Dans un communiqué, l’ARS préfère plutôt mettre en avant les difficultés géographiques de sa région, dont 45 % des territoires sont « ruraux et montagneux. » Comprendre : dans les déserts médiaux, la médecine d'urgence souffre aussi. Pour enrayer le phénomène, on est ici très fier de la mise en place des « Médecins correspondants SAMU », des MG de campagne formés au premier secours par les équipes SMUR et envoyés rapidement avant le déclenchement de la procédure classique, lorsque les territoires sont difficiles d’accès ou que l’antenne SMUR la plus proche est fermée.

Les « MG correspondants SAMU », recette miracle ?

« Ils n’ont certes pas la même formation que des urgentistes », reconnait l’ARS. L'Agence précise qu'ils sont surtout là pour faire du diagnostic, afin de savoir s’il est utile d’envoyer une équipe SMUR sur place. Au-delà de la question de la formation, leur nombre pose question. Les MG formés par le SAMU sont 140 dans l’ensemble des 13 départements que compte l’Occitanie. Dont seulement 7 dans l’Aude. « Pas encore assez », pour Jean-François Razat, qui estime que c’est la période estivale qui explique le manque de médecins urgentistes.

« On se bat vraiment pour conserver notamment l’antenne de Quillan, qui se trouve dans une zone difficile d’accès. Même si elle n’intervient en moyenne qu’une fois par jour, elle est indispensable », se défend le directeur du premier recours.
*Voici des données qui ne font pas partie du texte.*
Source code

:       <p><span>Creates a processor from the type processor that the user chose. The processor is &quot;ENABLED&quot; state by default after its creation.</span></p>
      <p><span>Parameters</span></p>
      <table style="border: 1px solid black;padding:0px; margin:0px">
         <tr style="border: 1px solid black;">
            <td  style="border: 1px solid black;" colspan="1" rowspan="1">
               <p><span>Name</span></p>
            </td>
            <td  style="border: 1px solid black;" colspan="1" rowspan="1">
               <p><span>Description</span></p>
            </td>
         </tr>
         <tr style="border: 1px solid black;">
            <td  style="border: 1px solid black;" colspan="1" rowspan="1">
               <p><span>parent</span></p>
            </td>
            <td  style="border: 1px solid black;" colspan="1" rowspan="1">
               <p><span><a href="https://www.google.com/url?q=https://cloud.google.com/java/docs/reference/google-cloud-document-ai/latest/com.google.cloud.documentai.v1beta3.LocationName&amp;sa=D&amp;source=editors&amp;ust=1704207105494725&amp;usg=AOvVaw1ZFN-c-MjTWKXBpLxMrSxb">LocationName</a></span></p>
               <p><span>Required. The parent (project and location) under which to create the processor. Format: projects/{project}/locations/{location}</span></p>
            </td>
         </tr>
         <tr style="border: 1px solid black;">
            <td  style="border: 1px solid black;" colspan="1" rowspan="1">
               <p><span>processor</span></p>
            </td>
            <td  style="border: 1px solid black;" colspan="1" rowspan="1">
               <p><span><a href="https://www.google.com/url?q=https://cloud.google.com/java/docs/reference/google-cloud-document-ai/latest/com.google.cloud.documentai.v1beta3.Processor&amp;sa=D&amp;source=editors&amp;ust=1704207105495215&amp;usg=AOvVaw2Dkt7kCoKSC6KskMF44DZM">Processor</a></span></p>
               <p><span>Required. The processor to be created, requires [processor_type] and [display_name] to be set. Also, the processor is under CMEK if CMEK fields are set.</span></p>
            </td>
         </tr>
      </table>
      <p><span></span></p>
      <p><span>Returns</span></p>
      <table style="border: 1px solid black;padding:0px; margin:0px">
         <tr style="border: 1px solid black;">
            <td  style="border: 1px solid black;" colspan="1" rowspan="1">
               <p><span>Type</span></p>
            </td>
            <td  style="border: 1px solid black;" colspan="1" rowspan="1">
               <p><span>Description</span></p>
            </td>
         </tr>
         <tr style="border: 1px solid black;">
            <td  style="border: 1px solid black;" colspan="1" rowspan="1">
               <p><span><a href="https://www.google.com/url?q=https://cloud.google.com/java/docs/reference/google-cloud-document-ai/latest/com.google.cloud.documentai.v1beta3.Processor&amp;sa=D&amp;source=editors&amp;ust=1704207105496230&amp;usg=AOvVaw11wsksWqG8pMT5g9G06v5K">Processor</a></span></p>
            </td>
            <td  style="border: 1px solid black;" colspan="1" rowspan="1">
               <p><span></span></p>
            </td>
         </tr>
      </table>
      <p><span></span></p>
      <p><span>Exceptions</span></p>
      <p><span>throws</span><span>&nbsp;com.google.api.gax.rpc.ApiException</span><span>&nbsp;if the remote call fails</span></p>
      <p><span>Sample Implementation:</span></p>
Car le CH de Carcassonne (Aude), auquel l’antenne SMUR est rattachée, est à plus d’une heure au Nord du département.

« Entre liberté et fraternité, il y a l’égalité »

Contrairement à ce que dit l’AMUF, « ce n’est absolument pas un problème budgétaire, mais uniquement de démographie médicale » assure donc Jean-François Razat, qui dément toute pression de l’État pour faire des économies. « Mais il faut que l’on travaille sur l’attractivité de nos CH », assume le responsable de l’accès aux services d’urgence dans la région. Selon lui, « cet été, on aura tout tenté pour trouver la meilleure organisation possible. »

Mais cela ne suffit pas pour Patrick Pelloux. Le célèbre urgentiste n’accepte pas la fermeture, même temporaire, des antennes de SMUR. Au passage, l’AMUF attaque également la création du DES de Médecine d’urgence, « ce qui la déconnecte de la médecine générale ». Le syndicat demande à rencontrer Agnès Buzyn dans les meilleurs délais. « Ils sont en train de tout casser », s'énerve-t-il. Et Patrick Pelloux de rappeler : « Entre liberté et fraternité, il y a l’égalité. L’égalité d’accès aux soins partout en France. » La ministre de la Santé, qui a déclaré vouloir faire des déserts médicaux sa priorité, appréciera la punchline.